Zizyberenalic acid
- Names: IUPAC name (1R,2R,5S,8R,14S,18S)-15-formyl-1,2,14,17,17-pentamethyl-8-prop-1-en-2-ylpentacyclo[11.7.0.02,10.05,9.014,18]icos-15-ene-5-carboxylic acid

Identifiers
- 3D model (JSmol): Interactive image;
- ChemSpider: 13100081;
- PubChem CID: 15958448;

Properties
- Chemical formula: C_{30}H_{44}O_{3}
- Molar mass: 452.679 g·mol^{−1}
- Solubility in water: soluble

= Zizyberenalic acid =

Zizyberenalic acid is a naturally occurring organic compound classified as a triterpenoid—a subclass of terpenoids notable for their complex multi-ring structures.
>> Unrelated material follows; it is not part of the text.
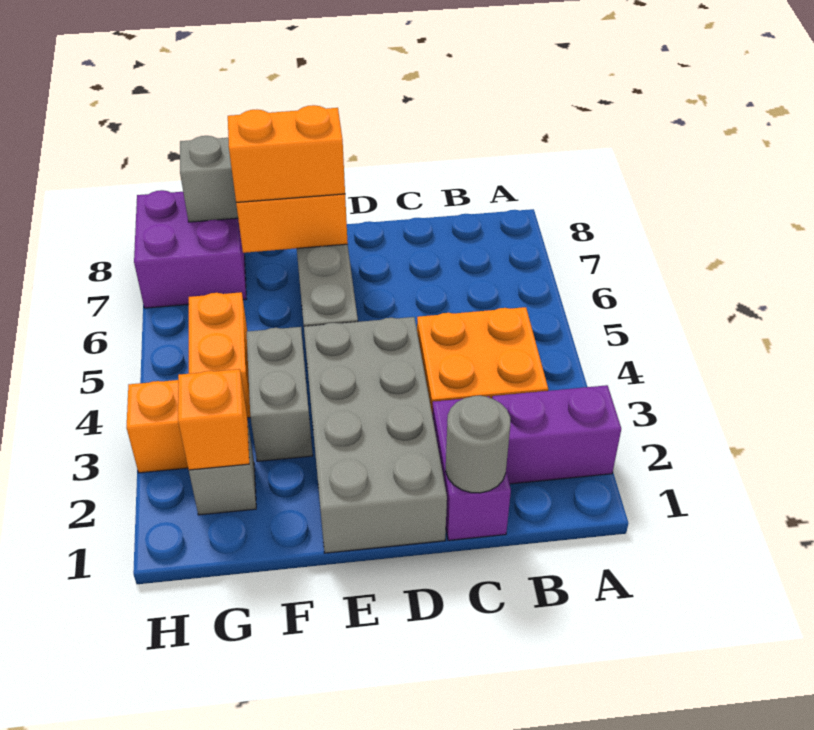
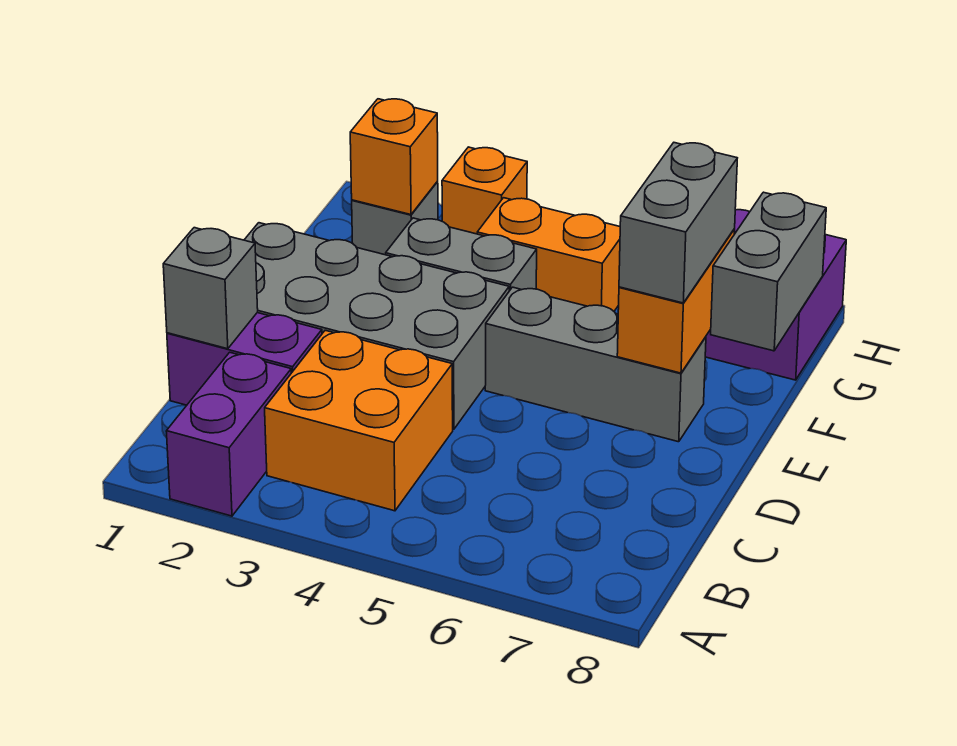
grey 1x1 round brick [446,395,510,493] -> grey 1x1 brick [163,228,258,349]
orange 1x2 brick [228,105,345,202] -> grey 1x2 brick [619,143,737,303]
The acid has the molecular formula C30H44O3. The compound is characterized by a pentacyclic ring system with multiple methyl groups and a carboxylic acid functional group, as well as an aldehyde moiety.

==Natural occurrence==
Zizyberenalic acid has been isolated from plants belonging to the genus Ziziphus, notably Ziziphus jujuba (commonly known as jujube). The acid is also reported in related species such as Breynia fruticosa, Paliurus hemsleyanus, and Ziziphus mauritiana. These plants belong to the family Rhamnaceae and are known for their traditional medicinal applications.

==Uses==
While specific biological activities of zizyberenalic acid are still under study, triterpenoids broadly exhibit a variety of pharmacological properties, including anti-inflammatory, antiviral, and anticancer actions.